(Input data)
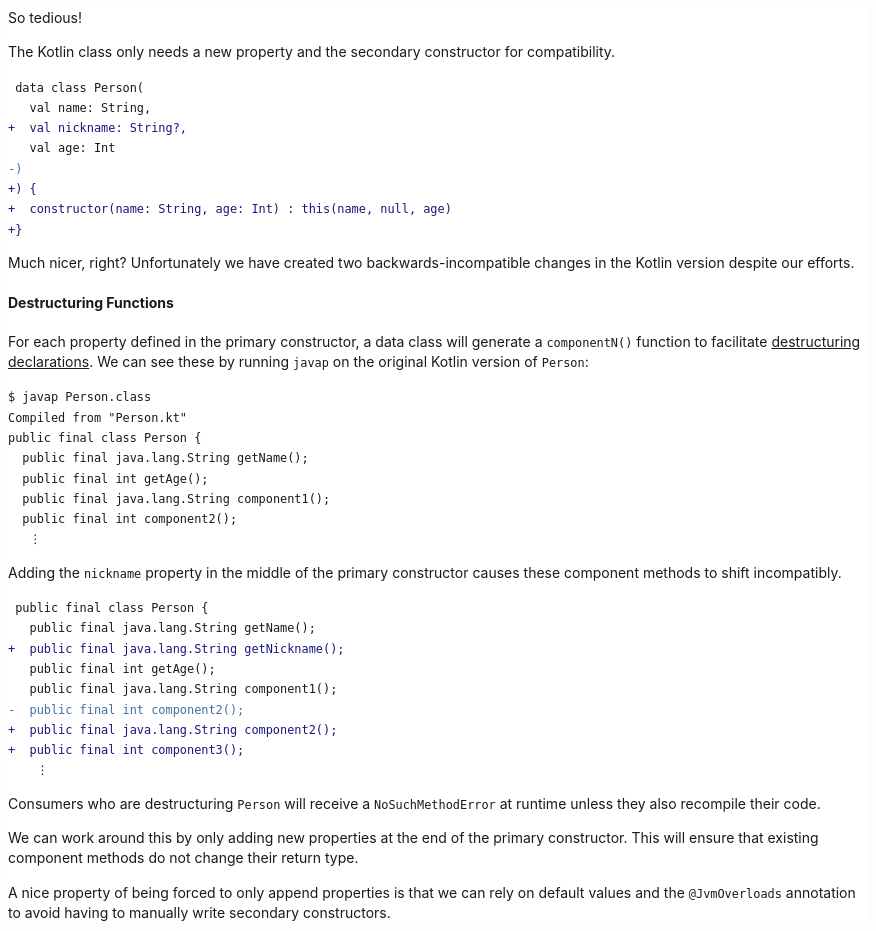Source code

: So tedious!

The Kotlin class only needs a new property and the secondary constructor for compatibility.

```diff
 data class Person(
   val name: String,
+  val nickname: String?,
   val age: Int
-)
+) {
+  constructor(name: String, age: Int) : this(name, null, age)
+}
```

Much nicer, right? Unfortunately we have created two backwards-incompatible changes in the Kotlin version despite our efforts.

#### Destructuring Functions

For each property defined in the primary constructor, a data class will generate a `componentN()` function to facilitate [destructuring declarations](https://kotlinlang.org/docs/reference/multi-declarations.html). We can see these by running `javap` on the original Kotlin version of `Person`:

```
$ javap Person.class
Compiled from "Person.kt"
public final class Person {
  public final java.lang.String getName();
  public final int getAge();
  public final java.lang.String component1();
  public final int component2();
   ⋮
```

Adding the `nickname` property in the middle of the primary constructor causes these component methods to shift incompatibly.

```diff
 public final class Person {
   public final java.lang.String getName();
+  public final java.lang.String getNickname();
   public final int getAge();
   public final java.lang.String component1();
-  public final int component2();
+  public final java.lang.String component2();
+  public final int component3();
    ⋮
```

Consumers who are destructuring `Person` will receive a `NoSuchMethodError` at runtime unless they also recompile their code.

We can work around this by only adding new properties at the end of the primary constructor. This will ensure that existing component methods do not change their return type.

A nice property of being forced to only append properties is that we can rely on default values and the `@JvmOverloads` annotation to avoid having to manually write secondary constructors.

(Work instructions) Among the lines above, find those with the word "secondary". Copy them.

(Response to this exercise)
The Kotlin class only needs a new property and the secondary constructor for compatibility.
A nice property of being forced to only append properties is that we can rely on default values and the `@JvmOverloads` annotation to avoid having to manually write secondary constructors.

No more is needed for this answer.